Saat ia tersenyum tadi, entahlah, terasa tulus dan membuatku menyukai
senyumannya yang seperti itu.
“Kamu
kesini juga?” tanyaku yang baru sadar bahwa ia sedang menduduki tikar yang
disewakan oleh penjual di sekitar pantai. Tandanya ia sudah cukup lama duduk
disitu, dengan jarak hanya sekitar dua meter dari tempatku.
“Sejak tiga
jam yang lalu.” Jawabnya sambil memandangiku.
Dipandangi
seperti itu aku jadi tidak enak. Well, aku memang sengaja memakai bikini untuk
berjemur hari ini. Tapi setahuku, Roni bukan tipe cowok mesum yang baru melihat
cewek memakai bikini bisa memandang takjub seperti yang ia lakukan sekarang.

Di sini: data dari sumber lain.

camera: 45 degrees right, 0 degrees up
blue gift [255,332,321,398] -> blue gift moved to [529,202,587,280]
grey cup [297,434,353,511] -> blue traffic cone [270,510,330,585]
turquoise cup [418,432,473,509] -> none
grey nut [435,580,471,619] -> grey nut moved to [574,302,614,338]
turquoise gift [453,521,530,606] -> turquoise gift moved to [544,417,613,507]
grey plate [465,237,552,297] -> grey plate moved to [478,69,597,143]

Walau sebenarnya aku tidak tahu jelas sifat Roni seperti apa.
“Is there anything wrong?”tanyaku.
Ia segera
menggeleng dan mengalihkan pandangan ke arah lain. “No. Aku cuma heran kamu bisa melamun selama tiga jam sampai
akhirnya sadar.”
Aku
terkekeh ringan. Ternyata itu yang ia pikirkan. “Aku juga heran selama tiga jam
kamu tidak menegurku duluan. Padahal aku yakin kamu sudah tahu aku duduk dua
meter di sebelahmu sejak tadi,”
“Aku tidak
mau menganggu ketenanganmu,” jawabnya sambil menoleh ke arahku. Lalu ia seolah
menekankan suaranya, “Selain itu kamu juga tidak pernah sadar akan kehadiranku
di dekatmu.”
Lalu ia
berpaling lagi sambil menatap kosong laut di depan kami. Entah apa yang
terjadi, namun perkataan terakhirnya terdengar aneh di telingaku. Sekitar 5 detik
kami terdiam dan hanya memandangi laut. Aku bahkan tidak tahu mau berkata apa.

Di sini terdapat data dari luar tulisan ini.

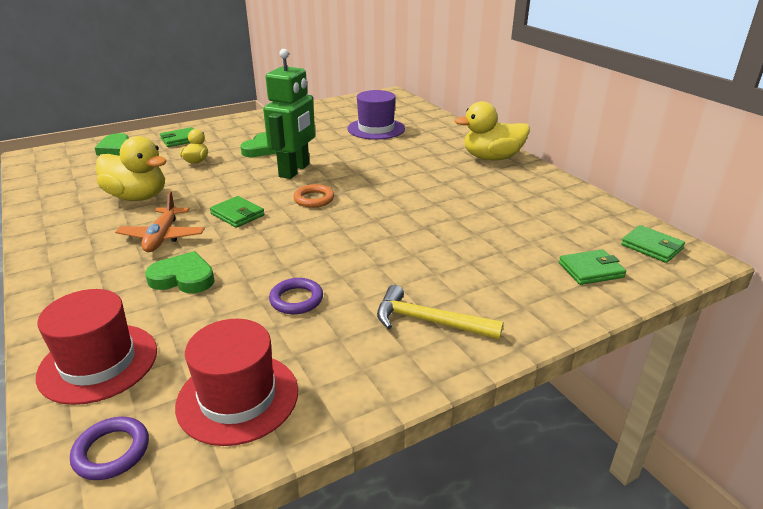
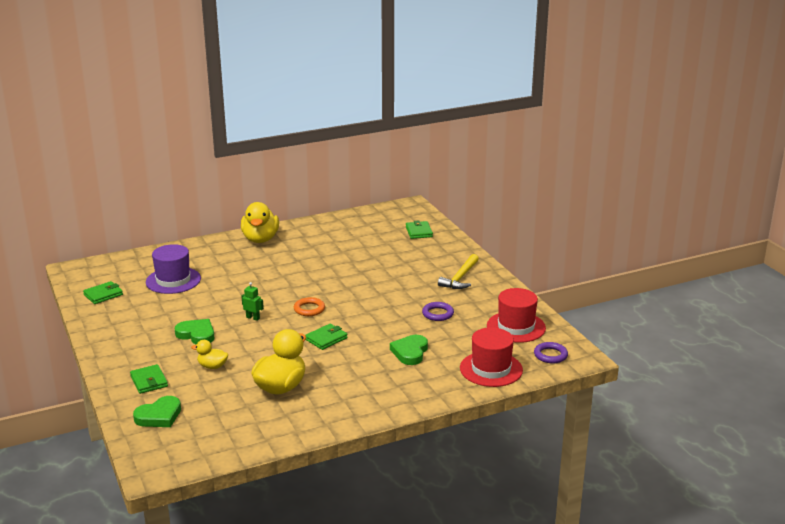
camera: 85 degrees left, 5 degrees down
orange plane [115,191,205,252] -> none
green robot [263,49,315,179] -> green robot [242,282,264,321], size x0.40
green wallet [621,225,685,263] -> green wallet moved to [83,281,123,304]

“Coffee?” tawarnya memecah keheningan
lima detik yang terjadi.
Aku
mengangguk sambil tersenyum. Ia segera menggulung tikar dan berdiri di
sebelahku. “Mungkin ini akan membuatmu lebih nyaman.” Roni tiba-tiba memakaikan
jaket ke tubuhku.
“Oh,
thanks,”
Kami
menyusuri jalanan pasir pantai malam itu. Para pedagang mulai ramai menjajakan
jajanan khas serta para turis yang ikut meramaikan malam di Kuta. Dengan segala
rasa penasaranku terhadap lelaki ini, sambil memeluk jaket yang ia pinjamkan,
aku berharap malam ini dapat berjalan lebih lama dari biasanya.
*
Jam
digitalku menunjukkan pukul dua belas malam. Aku masih terjaga di atas tempat
tidur hotel sambil berselimutkan selimut tebal. Memandangi layar televisi yang
masih terus menyala. Padahal pikiranku jelas sekali bukan tertuju pada gambar
bergerak disana. Hari ini, mantan kekasih dan mantan sahabatku melangsungkan
akad nikah. Walau tidak mengambil undangannya, aku sempat melihat tanggal
pernikahan mereka. Mulai dari hari ini, mereka sudah resmi menjadi sepasang
suami istri. Entah apakah aku masih sanggup untuk melihat wajah keduanya di
kampus nanti. Atau bahkan apakah aku masih sanggup untuk meneruskan kuliahku di
kampus yang sama dengan mereka?
Aku
menelungkupkan wajah menggunakan selimut. Sudah cukup aku menangis. Aku tahu
hari ini akan datang. Itulah alasan mengapa aku berada disini, jauh dari
mereka, jauh dari rasa sakit yang akan aku rasakan. Berkali-kali aku meyakinkan
hati bahwa aku harus bertahan. Hidup masih panjang. Itusih kata orang bijak.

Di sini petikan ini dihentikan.